I am convinced that the inventors of Superman got Clark Kent’s profession wrong. He wasn’t a reporter; he was a designer–and a rather thoughtless designer, at that. One is expected to fly to the ceiling to change the batteries in a smoke alarm, and use X-ray vision to see how the battery is to be replaced. X-ray vision would also be useful in tracing the wiring of the anti-theft system, and great strength would have allowed me to open a glass jar of pickles in less than the three days it took.
More realistically, product designers act as if everyone were six feet tall, possessed of perfect vision and hearing, superstrength, and had an average body shape. Oh, and live in an average climate. That covers very few of us who actually use their gadgets.
Take climate. I live in Fairbanks, Alaska, and the first new car I bought was the year the law required that the car wouldn’t start unless the driver was wearing a seat belt. If the driver’s weight came on the seat and the seat belt catch did not report it was closed, a loud alarm blared inside the car. No problem, I thought. I always used seat belts. My father drilled holes in the frame of our old Woody to put in seat belts. That is, no problem until a Fairbanks winter. Then I discovered that the sensor that told the car that the seat belt was fastened quit working when the temperature of the car’s interior was below zero °F. I was a lot younger then, and I could still start the car by bracing my shoulders against the seat back and my feet against the floor.
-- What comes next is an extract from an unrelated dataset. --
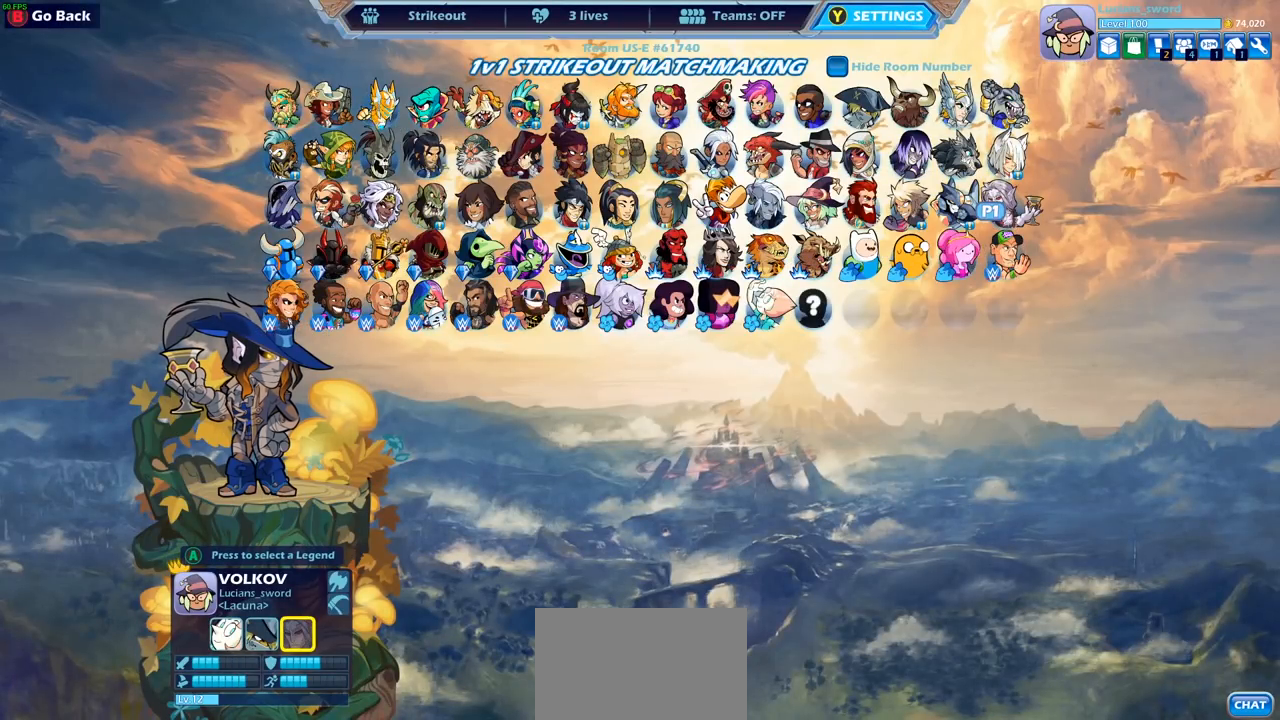
{"buttons": [], "left_stick": "center", "right_stick": "center", "events": [[350, "CIRCLE", "down"], [483, "CIRCLE", "up"]]}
But the instant my weight hit the brittle plastic of the seats, the alarm started blaring. The cacophony continued until the car interior warmed to above zero, and when it was forty below outside–common that winter–it never got that warm inside the car. Since it was illegal for the dealer to disconnect the thing, and I didn’t know how, it blared continuously every time I drove anywhere. If a siren or the horn of another car had sounded, I’d never have heard it–what was intended as a safety device was anything but. I can blame Congress for that one, but it was the design of the implementation that was faulty.
(Congress is also responsible for my washing machine. To save energy, they have made a hot-water wash with a warm rinse nearly impossible, forgetting that powdered “cold-water” detergents are not designed to work with cold water half a degree above freezing.)
Good design includes the idea that it should be possible to use an object for its intended purpose.